The development of the scales yesterday has given me enthusiasms for the technical side of Maya. The task I looked into today was making the coral/organism that would chase after our fish. Originally the plan was to use coral, but there were a few scenes that involved the coral reaching out. I looked up some source material and found some similarity to the tendrils of sea anemones. Which were a lot more flexible. But the stuff on the storyboard was still distinctly coral.
First tests however resulted in a few errors that I managed to fix with later models that stemmed from the orientation of the joints. Turns out the joints were orienting themselves differently on occasion due to not being entirely vertical from the last.
Initial attempts at a cleaner model involved joints at every lateral edge, but I discarded this as a control group would have 30 different joints to manage.

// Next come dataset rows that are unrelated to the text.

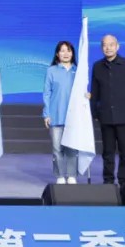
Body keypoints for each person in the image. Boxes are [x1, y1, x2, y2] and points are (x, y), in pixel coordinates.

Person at [89, 34, 125, 186]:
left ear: (117, 46)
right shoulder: (97, 66)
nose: (108, 48)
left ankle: (124, 181)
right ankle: (108, 180)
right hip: (106, 115)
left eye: (111, 44)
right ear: (101, 48)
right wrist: (94, 112)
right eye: (105, 45)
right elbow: (95, 91)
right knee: (108, 151)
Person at [42, 40, 78, 185]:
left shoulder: (78, 71)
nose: (66, 53)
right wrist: (46, 114)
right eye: (62, 51)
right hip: (56, 115)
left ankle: (72, 174)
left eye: (68, 50)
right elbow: (47, 93)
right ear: (57, 54)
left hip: (73, 117)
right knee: (57, 148)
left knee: (72, 148)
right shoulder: (51, 71)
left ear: (72, 53)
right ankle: (60, 175)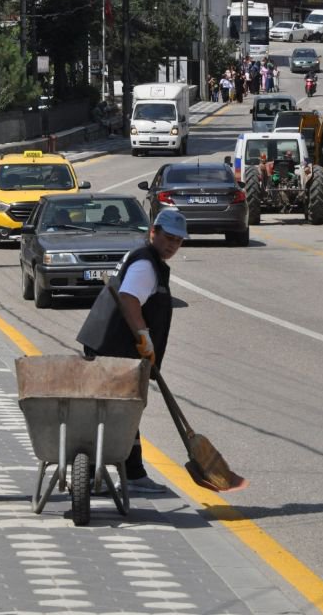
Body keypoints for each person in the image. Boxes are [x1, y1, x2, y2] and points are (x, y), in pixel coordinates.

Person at [76, 209, 190, 492]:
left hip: (111, 344)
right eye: (168, 237)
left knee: (124, 411)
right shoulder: (145, 264)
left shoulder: (146, 258)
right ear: (154, 231)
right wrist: (143, 336)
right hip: (114, 348)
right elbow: (129, 299)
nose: (172, 245)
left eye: (178, 241)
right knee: (115, 411)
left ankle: (133, 472)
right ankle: (93, 475)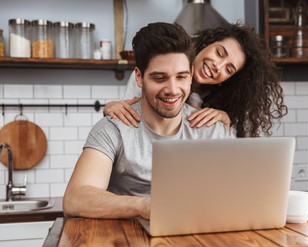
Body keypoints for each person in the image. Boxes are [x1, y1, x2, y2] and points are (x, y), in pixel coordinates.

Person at [62, 22, 233, 220]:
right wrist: (145, 206)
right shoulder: (113, 128)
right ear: (139, 77)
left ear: (191, 76)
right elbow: (75, 198)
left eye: (181, 77)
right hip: (124, 244)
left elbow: (233, 196)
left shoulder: (212, 130)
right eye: (160, 78)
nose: (173, 89)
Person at [104, 23, 287, 137]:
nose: (218, 66)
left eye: (228, 69)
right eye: (219, 53)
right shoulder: (157, 67)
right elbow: (128, 112)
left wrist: (225, 119)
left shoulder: (218, 104)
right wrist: (113, 107)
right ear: (207, 43)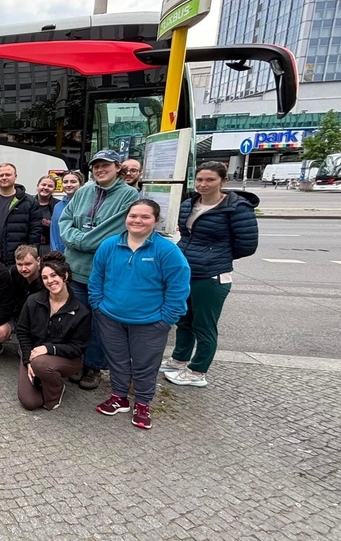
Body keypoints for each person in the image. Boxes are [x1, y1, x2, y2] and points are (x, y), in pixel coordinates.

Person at [90, 200, 190, 430]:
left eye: (145, 217)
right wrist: (98, 305)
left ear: (156, 220)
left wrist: (167, 318)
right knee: (118, 361)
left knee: (146, 364)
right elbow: (97, 278)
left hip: (151, 322)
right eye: (133, 215)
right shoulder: (109, 245)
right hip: (110, 317)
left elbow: (178, 287)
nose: (137, 220)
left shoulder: (167, 251)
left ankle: (143, 403)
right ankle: (119, 397)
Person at [162, 162, 259, 387]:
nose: (203, 184)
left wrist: (214, 256)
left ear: (223, 181)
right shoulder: (189, 204)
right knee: (184, 320)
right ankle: (179, 359)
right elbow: (186, 235)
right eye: (199, 180)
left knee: (204, 324)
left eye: (210, 180)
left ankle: (197, 371)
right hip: (186, 271)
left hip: (212, 276)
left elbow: (246, 245)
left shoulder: (236, 208)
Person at [58, 150, 138, 390]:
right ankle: (78, 361)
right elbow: (65, 221)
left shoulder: (129, 195)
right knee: (77, 320)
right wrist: (75, 238)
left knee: (100, 322)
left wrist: (79, 241)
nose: (100, 169)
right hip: (76, 268)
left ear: (117, 168)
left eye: (105, 165)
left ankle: (94, 366)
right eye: (96, 166)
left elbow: (110, 231)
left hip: (103, 272)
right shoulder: (82, 192)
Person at [16, 252, 92, 411]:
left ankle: (56, 389)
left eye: (54, 275)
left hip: (65, 358)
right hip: (33, 355)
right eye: (45, 277)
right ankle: (41, 376)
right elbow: (22, 332)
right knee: (30, 402)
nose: (50, 281)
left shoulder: (80, 311)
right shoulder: (33, 301)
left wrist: (49, 349)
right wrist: (27, 361)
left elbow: (78, 347)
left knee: (42, 365)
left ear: (65, 276)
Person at [49, 171, 84, 254]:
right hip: (59, 254)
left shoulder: (86, 205)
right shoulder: (58, 206)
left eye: (73, 182)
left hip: (78, 254)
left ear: (81, 184)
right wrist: (55, 253)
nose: (68, 185)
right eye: (65, 182)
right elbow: (53, 232)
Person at [10, 244, 43, 320]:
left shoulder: (46, 275)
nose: (23, 269)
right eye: (19, 264)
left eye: (28, 264)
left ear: (38, 261)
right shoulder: (14, 272)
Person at [31, 175, 58, 257]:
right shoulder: (28, 203)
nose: (46, 188)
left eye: (50, 186)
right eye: (43, 185)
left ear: (54, 190)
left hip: (52, 247)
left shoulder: (58, 205)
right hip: (31, 247)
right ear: (37, 186)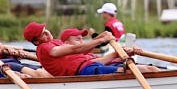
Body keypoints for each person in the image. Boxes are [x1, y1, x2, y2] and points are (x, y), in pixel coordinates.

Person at [24, 22, 159, 75]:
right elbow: (75, 49)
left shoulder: (56, 42)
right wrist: (101, 39)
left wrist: (121, 52)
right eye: (43, 33)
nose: (48, 33)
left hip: (90, 66)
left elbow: (88, 56)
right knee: (146, 71)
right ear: (36, 41)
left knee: (151, 69)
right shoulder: (44, 48)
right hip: (83, 71)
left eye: (46, 30)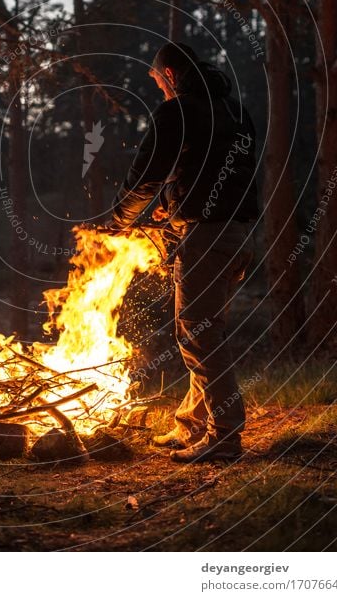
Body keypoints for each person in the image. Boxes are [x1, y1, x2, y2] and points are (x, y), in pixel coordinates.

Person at [106, 42, 258, 463]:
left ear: (169, 75)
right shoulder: (234, 111)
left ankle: (224, 436)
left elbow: (146, 176)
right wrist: (174, 211)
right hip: (240, 233)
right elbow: (218, 174)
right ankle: (191, 424)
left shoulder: (178, 111)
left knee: (197, 332)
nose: (159, 91)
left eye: (157, 82)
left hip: (208, 236)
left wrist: (117, 222)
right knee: (206, 329)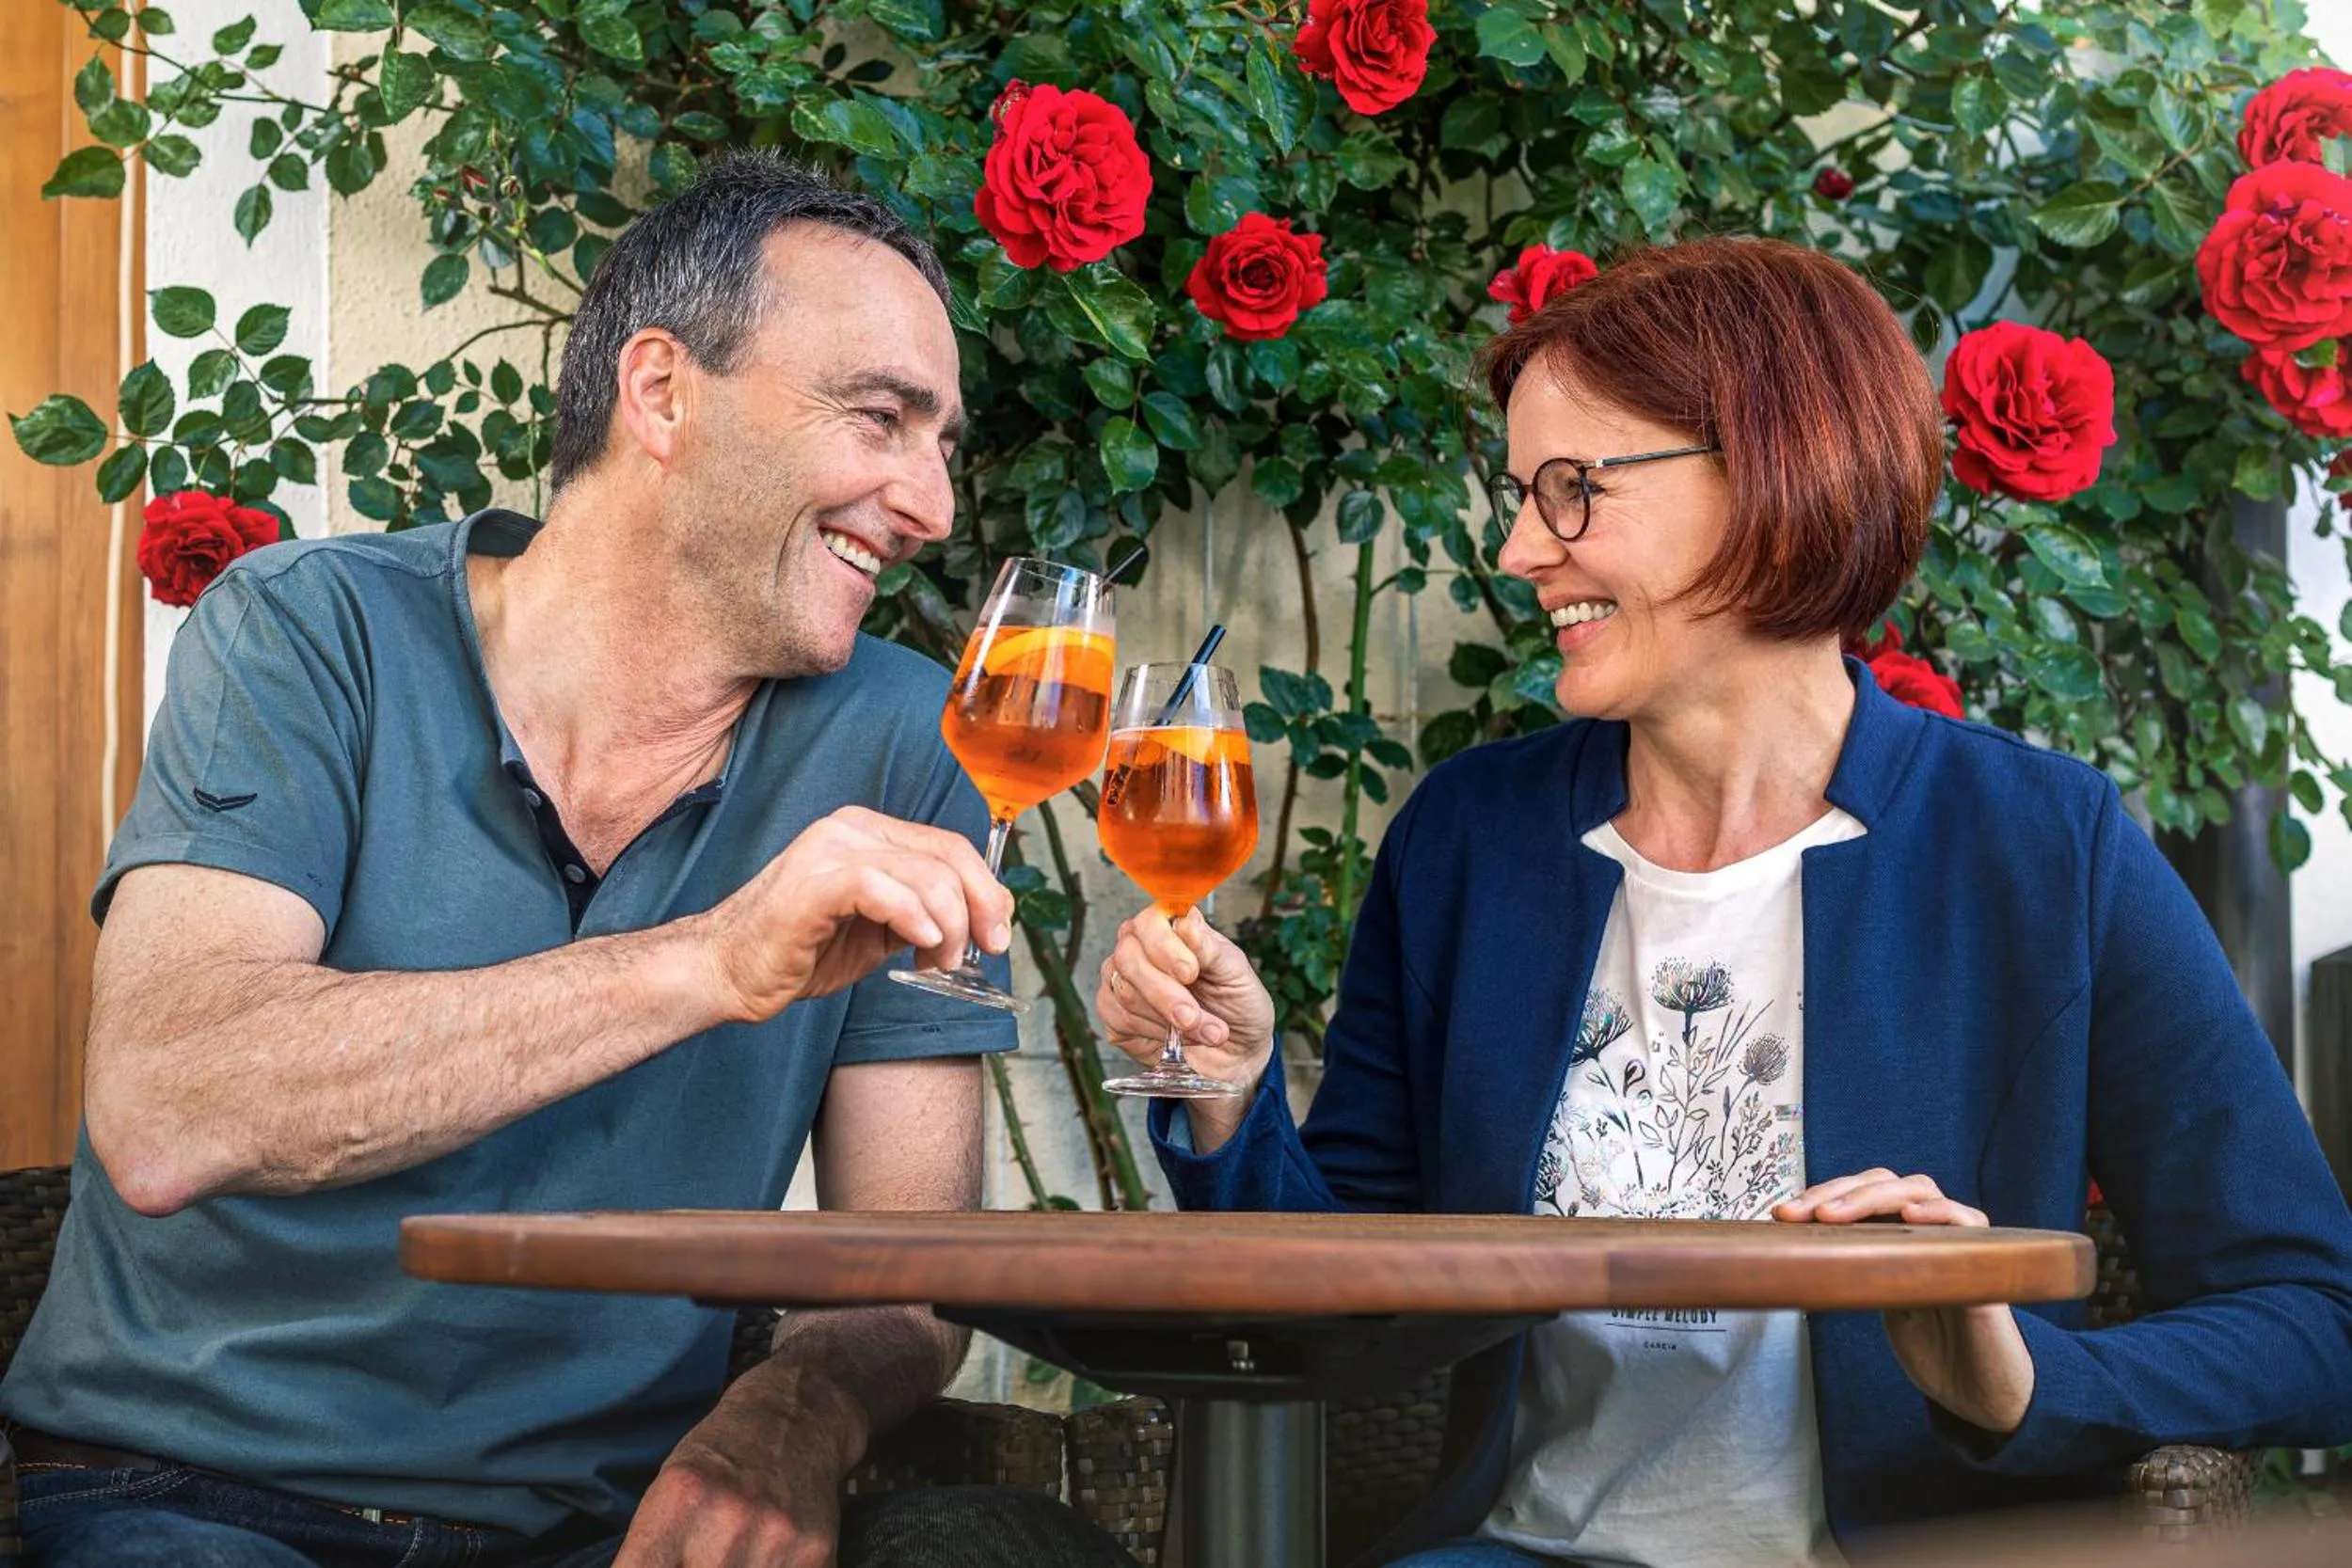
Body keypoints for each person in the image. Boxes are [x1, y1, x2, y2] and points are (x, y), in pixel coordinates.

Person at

To cut down the number of joints, instead of one joint per lateral edge I looked into one joint for every two lateral edges, which halved the original number. Still quite a few but now much more manageable.
Each joint has three controls: X, Y and Twist. One bends the joint forwards, another sideways and the twist helps with curling. It is very flexible with little deformation. Hopefully it is simple enough to be used en masse. And it should also be useful for wrapping around things.
The final parameter I added was a length control. Unlike the others, this one control affects the entire skeleton, which could really help with any scenes of the construct launching itself at our hapless fish.
I didn't forget the coral though, and looked into methods of construction. I've had ideas about making a model like this before and although I had a more advanced version that is now missing, I have developed a fairly sound method of reproduction. My plan is to work in a blendshape that will have the coral branches growing from a point of origin. I might simplify the geometry as the shapes get smaller, but right now the current shape is a hexagon which might make things a little tricky.